# [FreeNAS] Reliability of my setup



## jwimsett (May 16, 2012)

Hello.  This is my first post here as I am new to this forum and FreeNAS.  A brief overview:

Originally I set up a volume consisting of two HDDs mirrored as UFS.  All was well.  I then added one drive, also as UFS but as a separate volume. Once I did this, things got wild.  One of the mirrored drives became degraded, but re-synced and worked fine. 

Once all volumes were created, I tried to share them.  When I went to choose the path, neither volumes were present.  It just showed the /mnt.

I gave up for the night, and went to bed.  When I woke up I tried again. This time both volumes were accessible via the path when sharing a volume. So now all volumes are shared accordingly. 
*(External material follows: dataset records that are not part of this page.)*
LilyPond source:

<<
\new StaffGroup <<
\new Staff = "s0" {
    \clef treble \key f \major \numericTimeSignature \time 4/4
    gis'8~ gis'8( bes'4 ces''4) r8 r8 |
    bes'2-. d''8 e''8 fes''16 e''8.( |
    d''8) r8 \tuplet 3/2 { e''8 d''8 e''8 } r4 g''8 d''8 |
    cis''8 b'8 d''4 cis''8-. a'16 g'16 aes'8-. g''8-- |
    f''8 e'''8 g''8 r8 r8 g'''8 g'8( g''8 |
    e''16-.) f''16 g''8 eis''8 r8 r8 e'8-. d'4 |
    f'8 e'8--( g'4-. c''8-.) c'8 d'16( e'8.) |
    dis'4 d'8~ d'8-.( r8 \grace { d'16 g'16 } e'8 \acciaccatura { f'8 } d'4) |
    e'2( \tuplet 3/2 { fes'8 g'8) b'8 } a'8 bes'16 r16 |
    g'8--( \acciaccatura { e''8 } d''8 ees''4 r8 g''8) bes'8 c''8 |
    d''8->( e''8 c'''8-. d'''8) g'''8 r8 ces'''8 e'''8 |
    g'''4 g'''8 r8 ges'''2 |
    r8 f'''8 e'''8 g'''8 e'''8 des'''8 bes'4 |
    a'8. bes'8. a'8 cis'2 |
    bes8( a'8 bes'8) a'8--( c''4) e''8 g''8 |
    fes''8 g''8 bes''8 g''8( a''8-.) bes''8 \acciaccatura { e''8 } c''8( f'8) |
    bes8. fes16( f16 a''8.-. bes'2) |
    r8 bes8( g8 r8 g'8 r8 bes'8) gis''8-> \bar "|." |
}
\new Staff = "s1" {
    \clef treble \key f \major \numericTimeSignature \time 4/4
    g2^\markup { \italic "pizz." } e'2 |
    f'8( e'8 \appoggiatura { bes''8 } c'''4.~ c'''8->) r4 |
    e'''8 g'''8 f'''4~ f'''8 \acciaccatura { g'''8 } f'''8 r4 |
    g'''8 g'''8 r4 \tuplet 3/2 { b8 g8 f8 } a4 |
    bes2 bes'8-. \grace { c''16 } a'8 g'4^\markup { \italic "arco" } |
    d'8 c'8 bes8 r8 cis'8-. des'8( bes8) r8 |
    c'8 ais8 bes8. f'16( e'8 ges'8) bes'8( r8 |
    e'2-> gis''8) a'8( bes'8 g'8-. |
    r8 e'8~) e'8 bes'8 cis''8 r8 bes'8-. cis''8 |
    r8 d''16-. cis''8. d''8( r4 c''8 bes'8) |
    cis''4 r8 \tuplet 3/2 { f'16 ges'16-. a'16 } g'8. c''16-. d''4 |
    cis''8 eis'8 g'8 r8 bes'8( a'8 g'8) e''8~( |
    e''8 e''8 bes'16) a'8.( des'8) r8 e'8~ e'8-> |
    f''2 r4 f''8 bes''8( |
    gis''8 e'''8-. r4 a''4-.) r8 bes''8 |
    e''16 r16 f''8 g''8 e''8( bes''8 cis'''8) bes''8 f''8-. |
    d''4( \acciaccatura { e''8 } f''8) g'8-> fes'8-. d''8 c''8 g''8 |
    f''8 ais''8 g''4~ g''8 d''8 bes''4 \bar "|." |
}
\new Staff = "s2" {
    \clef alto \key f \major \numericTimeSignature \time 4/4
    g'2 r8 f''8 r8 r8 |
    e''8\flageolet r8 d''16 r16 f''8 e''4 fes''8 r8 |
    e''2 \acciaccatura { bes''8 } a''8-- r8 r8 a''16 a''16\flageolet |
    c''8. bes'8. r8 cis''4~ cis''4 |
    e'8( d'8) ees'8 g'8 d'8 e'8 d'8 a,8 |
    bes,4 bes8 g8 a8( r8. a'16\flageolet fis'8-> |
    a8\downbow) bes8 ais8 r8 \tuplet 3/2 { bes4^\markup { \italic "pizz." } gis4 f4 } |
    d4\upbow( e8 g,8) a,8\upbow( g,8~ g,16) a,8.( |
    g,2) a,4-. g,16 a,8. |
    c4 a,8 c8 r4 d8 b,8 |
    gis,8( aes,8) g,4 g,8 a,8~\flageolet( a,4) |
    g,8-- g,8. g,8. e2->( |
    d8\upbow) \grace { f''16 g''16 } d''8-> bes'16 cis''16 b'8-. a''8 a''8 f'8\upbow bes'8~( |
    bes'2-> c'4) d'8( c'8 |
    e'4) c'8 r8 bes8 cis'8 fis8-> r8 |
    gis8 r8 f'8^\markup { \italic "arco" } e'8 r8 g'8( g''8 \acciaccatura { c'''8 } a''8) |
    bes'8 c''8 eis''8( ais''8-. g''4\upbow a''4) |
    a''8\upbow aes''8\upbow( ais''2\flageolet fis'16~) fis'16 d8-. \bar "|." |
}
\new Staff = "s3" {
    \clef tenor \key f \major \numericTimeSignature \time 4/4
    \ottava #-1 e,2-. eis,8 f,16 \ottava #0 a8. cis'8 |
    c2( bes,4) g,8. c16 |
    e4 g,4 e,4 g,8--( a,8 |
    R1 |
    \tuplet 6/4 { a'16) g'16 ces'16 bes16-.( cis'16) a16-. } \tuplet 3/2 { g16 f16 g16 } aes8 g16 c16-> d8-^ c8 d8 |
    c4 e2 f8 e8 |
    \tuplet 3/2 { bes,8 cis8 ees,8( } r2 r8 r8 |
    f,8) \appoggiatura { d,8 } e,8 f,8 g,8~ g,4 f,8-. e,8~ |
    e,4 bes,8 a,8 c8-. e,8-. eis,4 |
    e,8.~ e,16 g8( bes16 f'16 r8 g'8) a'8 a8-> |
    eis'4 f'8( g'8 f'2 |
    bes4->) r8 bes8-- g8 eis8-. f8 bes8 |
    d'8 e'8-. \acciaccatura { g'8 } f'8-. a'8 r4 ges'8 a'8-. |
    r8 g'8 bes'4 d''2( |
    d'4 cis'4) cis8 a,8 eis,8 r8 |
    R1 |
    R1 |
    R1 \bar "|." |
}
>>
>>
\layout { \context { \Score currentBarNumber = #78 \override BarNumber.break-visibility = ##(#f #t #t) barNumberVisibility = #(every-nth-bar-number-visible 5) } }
Next, when trying to access the volumes via Windows explorer and the IP address I assigned the FreeNAS box, I could only see one volume (the stand alone volume). Again I fought with it and gave up on it for a few hours.  When I came back and tried again (windows explorer), I could now see all volumes. 

Recap: two days ago I couldn't see any volume is the path then couldn't see them in Windows.  Didn't change any settings and now everything is "working." 

I'm worried about the reliability of this setup.

I started a thread in the FreeNAS forums, but want to try to get as much help as I can.  Here is the link of my original post: http://forums.freenas.org/showthread.php?7148-Can-t-Find-devices

FreeNAS-8.0.4-RELEASE-p1-x86 (11059)
My main PC is Windows 7 64 bit.


----------